Meta will roll out tool to allow users to create, share, design personalized AI chatbots. According to Reuters, Meta will roll out AI Studio, a tool that will allow users to create customized AI characters and also allow Instagram creators to use the AI characters "as an extension of themselves" that can handle common DM questions and story replies, Meta said. Users can share the AI characters on Facebook, Instagram, and WhatsApp. The new tool is built with Meta's Llama 3.1, the largest version of its family of open-source AI models that was released last week.


Shutterstock offers companies an AI tool to create generative 3D models. Shutterstock, moving even farther away from its stock photo origins, announced the launch of its 3D model AI generator built on NVIDIA Edify's multimodal architecture. It was trained exclusively on Shutterstock content, including more than half a million ethically sourced 3D models, more than 650 million images, and detailed Shutterstock metadata. “With our new generative 3D capabilities, studios and developers can revolutionize their pipelines, leveraging the only generative 3D service entirely trained on licensed data to ensure fair compensation for the original creators who also have the option to opt-out,” said Dade Orgeron, vice president of innovation at Shutterstock, in a press release.

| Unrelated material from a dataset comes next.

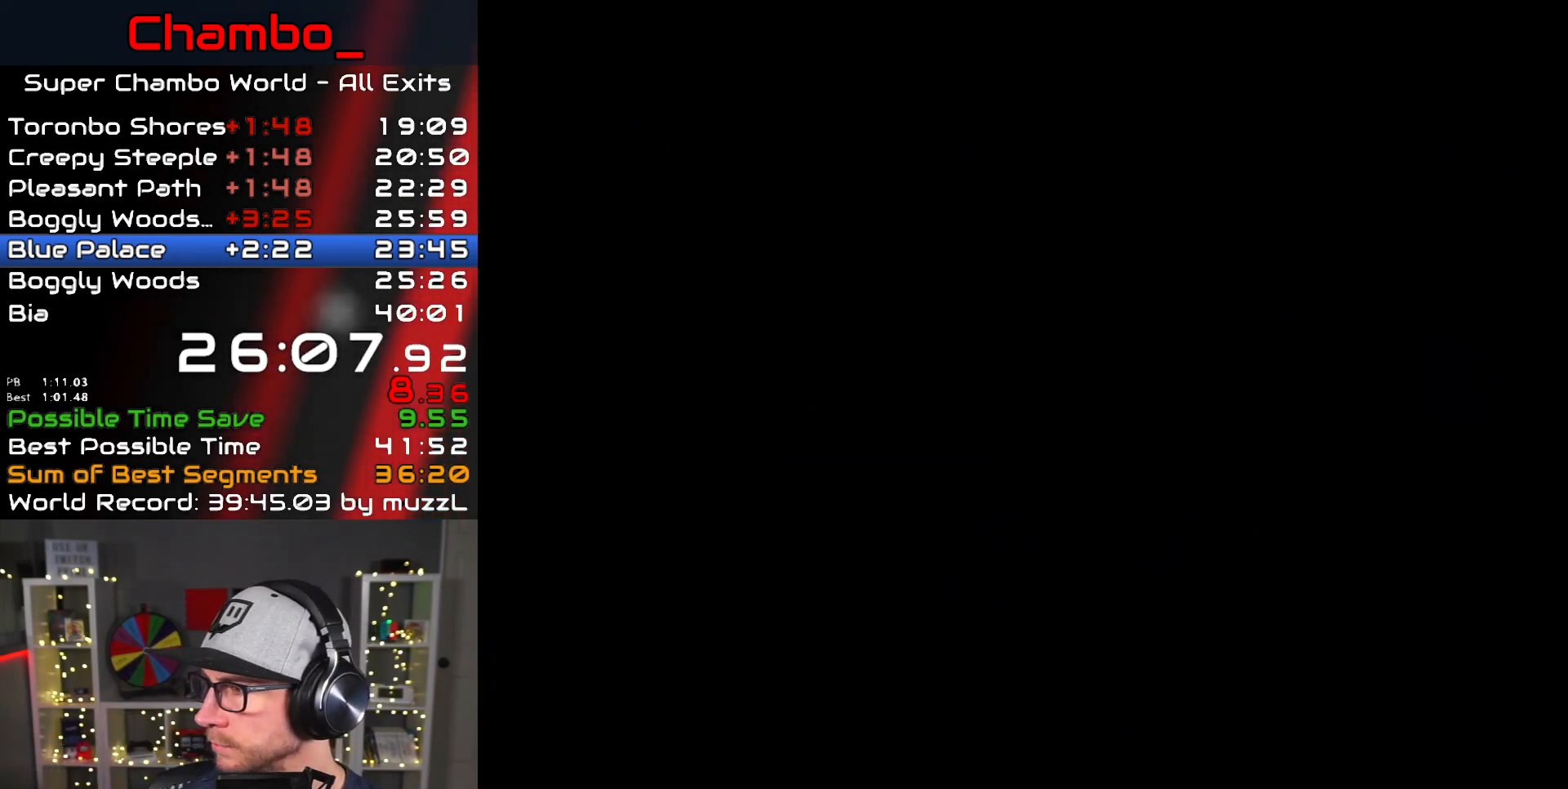
{"dt_ms": 500, "buttons": ["X", "DPAD_RIGHT"], "events": [[117, "DPAD_RIGHT", "down"], [200, "X", "down"]]}
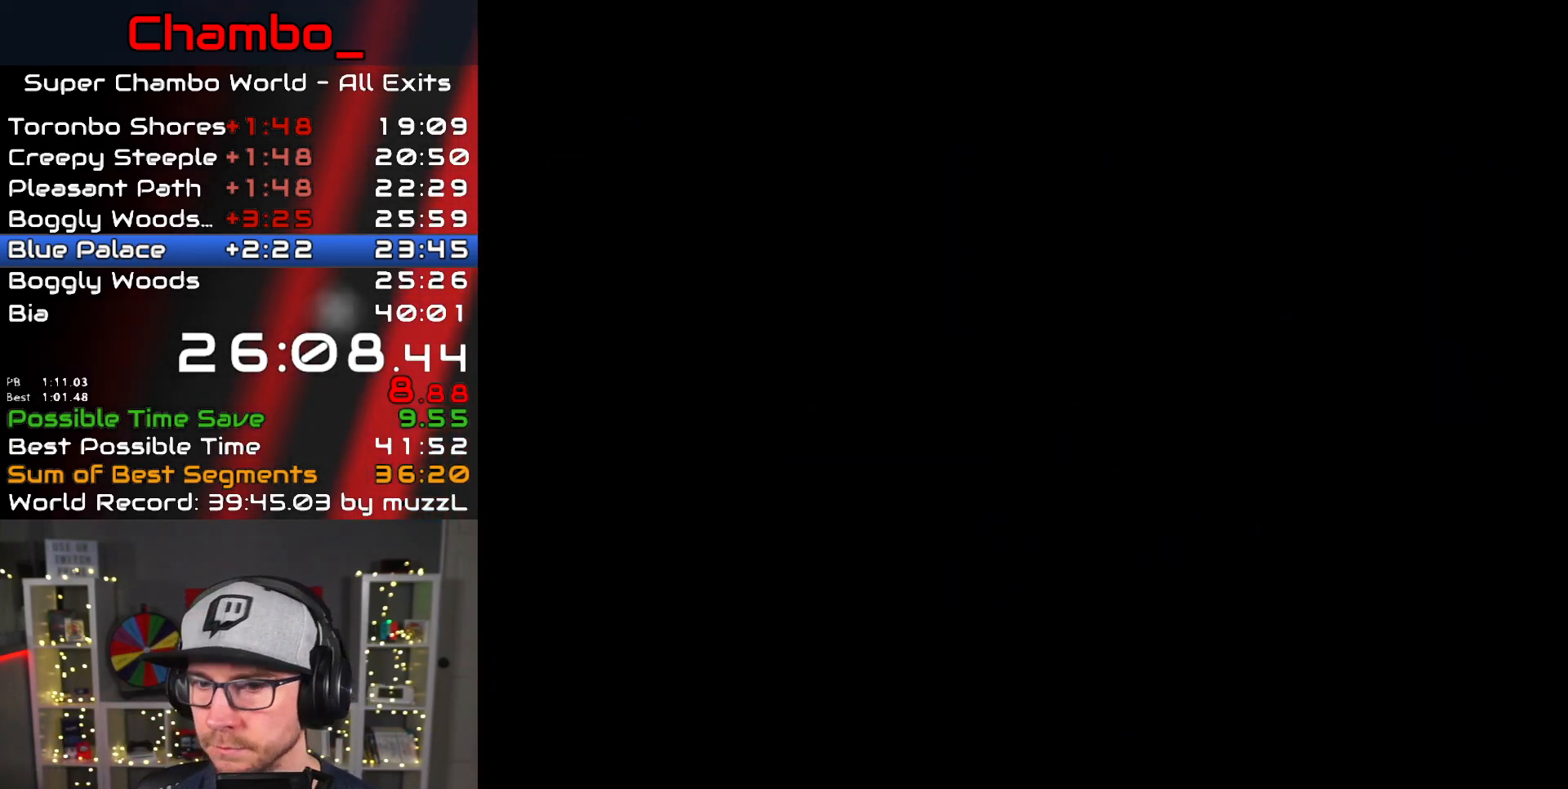
{"dt_ms": 1000, "buttons": ["X", "DPAD_RIGHT"]}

At least 30% of generative AI projects will be abandoned after proof of concept by the end of 2025, according to new research from Gartner. This result, which Gartner explained is “due to poor data quality, inadequate risk controls, escalating costs or unclear business value,” speaks to the many challenges facing organizations looking to justify the substantial investment in gen AI to enhance productivity and create new business opportunities–which can range from $5 million to $20 million. At the Gartner Data & Analytics Summit in Sydney this week, Gartner analyst Rita Sallam said that after the gen AI hype over the past year, executives are “impatient to see returns on GenAI investments, yet organizations are struggling to prove and realize value.” While those companies are widening the scope of their investment, “the financial burden of developing and deploying GenAI models is increasingly felt.”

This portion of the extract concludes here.